Ah ! le domestique, cet Auguste, qui m'apportait mon chocolat le matin ! Il aurait pué en pleine mer, empoisonné le désert et asphyxié le ciel.

Je me plaignis à mon directeur et décidai d'aller dans un autre hôtel, mais il pleura : "Vous ruinerez la réputation de ma maison, si vous la quittez, Mademoiselle ! Je réduirai votre note, mais restez, pour l'amour de Dieu ! Ne me faites pas ce tort." , Je me dévouai.

Ce fut une semaine atroce. Mais je recevais tant de fleurs, tant de fruits glacés, tant de chocolats, que je respirais les roses quand Auguste entrait dans la chambre... et que je me consolais, en croquant mes bonbons, de la neige, de la pluie, qui me tenait collée là, dans cette crasse. Tout cela a changé depuis.

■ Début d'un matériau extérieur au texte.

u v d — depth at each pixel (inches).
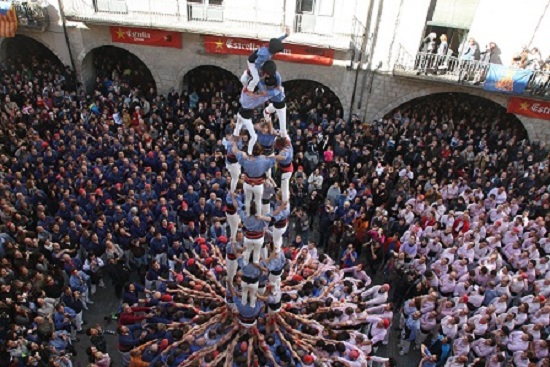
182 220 592.4
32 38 905.5
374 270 578.6
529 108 759.7
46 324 442.9
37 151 649.6
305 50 791.1
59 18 845.8
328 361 411.8
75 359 487.5
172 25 804.6
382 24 753.0
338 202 617.3
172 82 885.8
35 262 497.0
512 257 553.9
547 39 717.3
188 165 660.7
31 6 828.6
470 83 749.3
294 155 711.7
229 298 430.0
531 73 714.2
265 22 783.1
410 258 542.6
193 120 765.9
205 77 920.3
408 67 770.2
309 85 897.5
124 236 541.6
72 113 775.1
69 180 603.5
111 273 524.4
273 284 415.8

J'ai donné, plus tard, quand je revins en Roumanie, des soirées dans le superbe bâtiment de l'Athénée et la reine y vint avec le prince Carol et une autre princesse.

La Roumanie, la Hongrie, sont des terres à visiter, mais ne peuvent fournir, individuellement, comme l'Autriche et l'Allemagne, des publics assez copieux pour donner de longues séries de concerts. Ce sont des publics charmants, mais qu'il ne faut qu' "amuser". C'est tout.

A Bucarest, en raison de la neige, je n'ai visité, à ma première venue, qu'une église dont les peintures, l'ornementation de "Lecomte du Nouy" m'émerveillèrent.

Mais que tout cela était loin de la civilisation, du progrès, et qu'on nous ment, quand des Roumains instruits en France nous assurent, par la voie des journaux, que Bucarest : "C'est un petit Paris !" Beaucoup de tournées françaises vont là-bas, il y aune petite élite suffisante pour un séjour de deux ou trois soirées, c'est tout.